In the article below about Gov. Polis and homelessness in Denver, start at the words "He said it was" and stop after the words "Hancock's reelection campaign.". Write out that passage exactly.
START Provided text
Whether the blame Gov. Jared Polis leveled at the city of Denver over homelessness Thursday exposes a rift with the mayor was an unanswered question Friday. 

Polis was asked about the encampments on state Capitol property and near the governor's mansion Denver during his regular coronavirus media briefing.

He said it was the city's job to enforce the law.

“They are welcome to come onto our property and remove tents,” he said. "They're not only welcome, I would encourage them to do so."

Polis has weathered criticism from the right over the damage to the Capitol and the slow cleanup following nationwide protests — deemed riots by their opponents — related to the death of George Floyd, a Black man killed by police in Minneapolis on May 25.

"I thought Denver voters voted for the camping ban, but it seems like maybe they didn't," Polis continued. "I don't follow Denver politics."

You can watch that press conference by clicking here.

Denver residents voted overwhelmingly against overturning the city ban on urban camping last year, 145,649 to 33,685. The ban also was a central issue in Hancock's reelection campaign.

In December, however, Denver County Court Judge Johnny Barajas ruled that the camping ban was unconstitutional, violating the Eighth Amendment that prohibits "cruel and unusual punishment" and the 14th Amendment's equal protection clause, due process clause and the Americans with Disabilities Act.
END Provided text
START Data listing
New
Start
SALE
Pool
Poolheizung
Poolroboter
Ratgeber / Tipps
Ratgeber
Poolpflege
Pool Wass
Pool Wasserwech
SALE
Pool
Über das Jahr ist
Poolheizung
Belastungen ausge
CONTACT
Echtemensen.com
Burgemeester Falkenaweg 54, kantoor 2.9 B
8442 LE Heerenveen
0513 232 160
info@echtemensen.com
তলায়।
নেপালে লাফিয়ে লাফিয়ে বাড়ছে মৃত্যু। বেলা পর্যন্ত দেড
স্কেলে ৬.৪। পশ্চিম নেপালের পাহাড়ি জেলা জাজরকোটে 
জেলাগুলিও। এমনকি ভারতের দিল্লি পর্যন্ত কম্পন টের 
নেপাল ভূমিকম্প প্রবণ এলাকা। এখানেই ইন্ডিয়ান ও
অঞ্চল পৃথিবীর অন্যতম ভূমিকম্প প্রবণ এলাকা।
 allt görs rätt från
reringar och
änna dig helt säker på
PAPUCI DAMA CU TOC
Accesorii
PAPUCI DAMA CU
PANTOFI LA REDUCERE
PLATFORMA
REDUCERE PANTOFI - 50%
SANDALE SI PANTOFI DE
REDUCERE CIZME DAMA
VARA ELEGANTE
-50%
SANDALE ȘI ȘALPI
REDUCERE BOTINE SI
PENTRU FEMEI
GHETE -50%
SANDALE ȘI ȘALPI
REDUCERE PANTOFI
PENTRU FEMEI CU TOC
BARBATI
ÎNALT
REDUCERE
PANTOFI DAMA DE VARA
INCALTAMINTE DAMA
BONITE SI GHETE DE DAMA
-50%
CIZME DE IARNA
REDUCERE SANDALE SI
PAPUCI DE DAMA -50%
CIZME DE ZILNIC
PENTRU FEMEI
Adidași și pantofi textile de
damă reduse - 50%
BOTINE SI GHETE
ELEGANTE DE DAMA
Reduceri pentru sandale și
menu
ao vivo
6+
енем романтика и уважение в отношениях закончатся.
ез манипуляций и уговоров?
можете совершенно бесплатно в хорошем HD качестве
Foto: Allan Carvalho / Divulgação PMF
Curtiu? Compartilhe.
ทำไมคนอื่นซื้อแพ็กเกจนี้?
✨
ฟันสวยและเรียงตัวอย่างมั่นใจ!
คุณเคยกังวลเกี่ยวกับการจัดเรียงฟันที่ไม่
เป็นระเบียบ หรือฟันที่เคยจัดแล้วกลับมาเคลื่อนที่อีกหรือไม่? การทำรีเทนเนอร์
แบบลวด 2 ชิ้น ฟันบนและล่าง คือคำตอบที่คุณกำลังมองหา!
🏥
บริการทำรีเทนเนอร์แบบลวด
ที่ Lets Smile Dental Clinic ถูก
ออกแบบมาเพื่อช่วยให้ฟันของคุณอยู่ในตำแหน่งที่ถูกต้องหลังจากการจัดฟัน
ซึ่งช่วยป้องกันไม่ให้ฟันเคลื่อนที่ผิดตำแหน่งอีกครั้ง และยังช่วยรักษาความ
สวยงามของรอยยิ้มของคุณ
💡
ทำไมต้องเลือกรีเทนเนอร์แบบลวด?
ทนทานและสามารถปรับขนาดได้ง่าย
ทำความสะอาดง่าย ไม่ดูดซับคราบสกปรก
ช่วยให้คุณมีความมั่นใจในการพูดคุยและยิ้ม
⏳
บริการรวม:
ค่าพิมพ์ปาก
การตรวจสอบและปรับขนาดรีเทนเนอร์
END Data listing
START Data listing
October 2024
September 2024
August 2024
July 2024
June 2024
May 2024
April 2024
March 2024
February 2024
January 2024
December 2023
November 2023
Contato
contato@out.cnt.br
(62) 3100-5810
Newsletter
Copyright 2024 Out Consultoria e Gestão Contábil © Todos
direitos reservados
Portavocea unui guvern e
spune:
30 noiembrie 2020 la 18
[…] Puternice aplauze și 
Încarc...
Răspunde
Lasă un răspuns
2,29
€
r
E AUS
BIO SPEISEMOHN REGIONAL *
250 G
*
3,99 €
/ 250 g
END Data listing
START Data listing
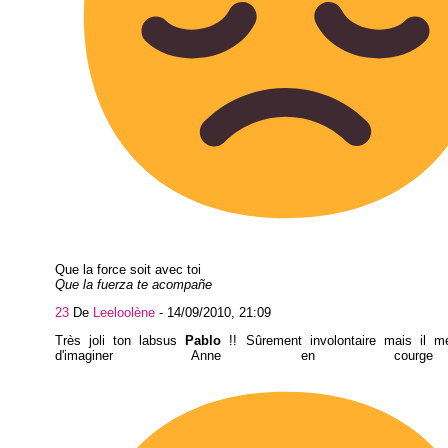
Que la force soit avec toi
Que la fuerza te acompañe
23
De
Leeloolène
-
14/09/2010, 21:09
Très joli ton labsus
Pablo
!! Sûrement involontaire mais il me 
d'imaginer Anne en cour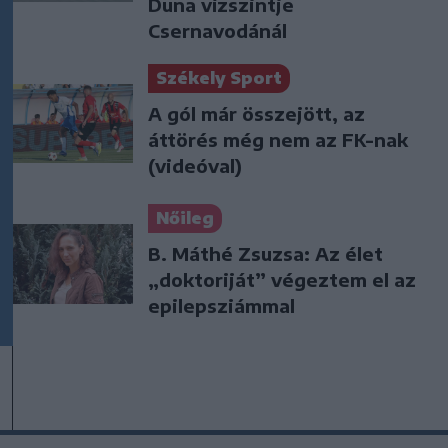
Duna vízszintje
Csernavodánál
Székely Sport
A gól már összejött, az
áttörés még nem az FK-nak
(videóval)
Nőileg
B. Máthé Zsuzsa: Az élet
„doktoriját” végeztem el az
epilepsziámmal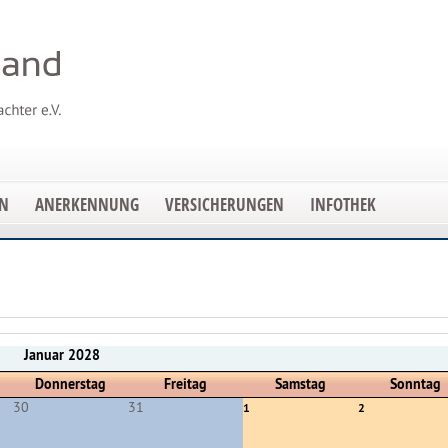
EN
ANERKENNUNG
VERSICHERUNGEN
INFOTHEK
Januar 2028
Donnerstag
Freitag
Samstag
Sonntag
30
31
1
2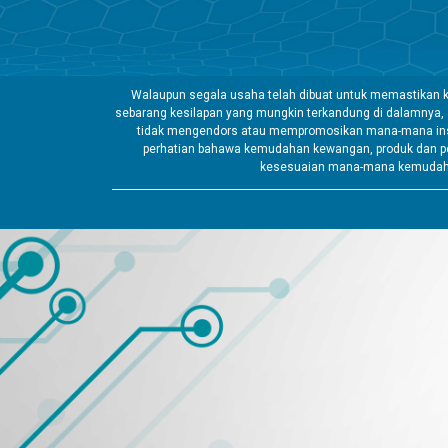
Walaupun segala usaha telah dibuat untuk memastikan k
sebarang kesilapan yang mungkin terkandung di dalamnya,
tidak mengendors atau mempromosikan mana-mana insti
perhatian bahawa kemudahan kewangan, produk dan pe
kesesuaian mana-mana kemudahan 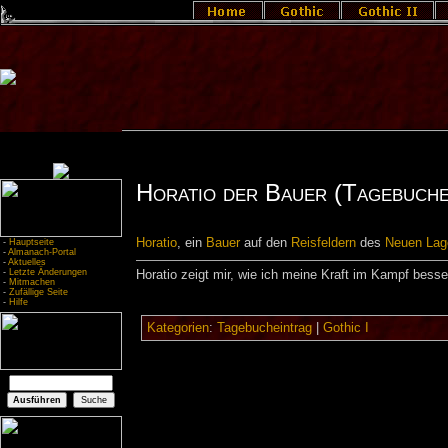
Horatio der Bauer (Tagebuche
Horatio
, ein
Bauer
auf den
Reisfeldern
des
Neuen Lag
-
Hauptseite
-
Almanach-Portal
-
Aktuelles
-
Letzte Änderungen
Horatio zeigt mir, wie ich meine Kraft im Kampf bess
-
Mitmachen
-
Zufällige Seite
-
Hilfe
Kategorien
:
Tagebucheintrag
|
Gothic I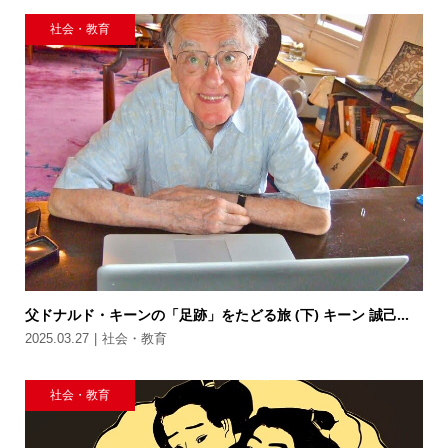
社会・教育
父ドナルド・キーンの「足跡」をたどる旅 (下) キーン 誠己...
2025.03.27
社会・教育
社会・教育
END Data listing
→ Exercise response:
He said it was the city's job to enforce the law.

“They are welcome to come onto our property and remove tents,” he said. "They're not only welcome, I would encourage them to do so."

Polis has weathered criticism from the right over the damage to the Capitol and the slow cleanup following nationwide protests — deemed riots by their opponents — related to the death of George Floyd, a Black man killed by police in Minneapolis on May 25.

"I thought Denver voters voted for the camping ban, but it seems like maybe they didn't," Polis continued. "I don't follow Denver politics."

You can watch that press conference by clicking here.

Denver residents voted overwhelmingly against overturning the city ban on urban camping last year, 145,649 to 33,685. The ban also was a central issue in Hancock's reelection campaign.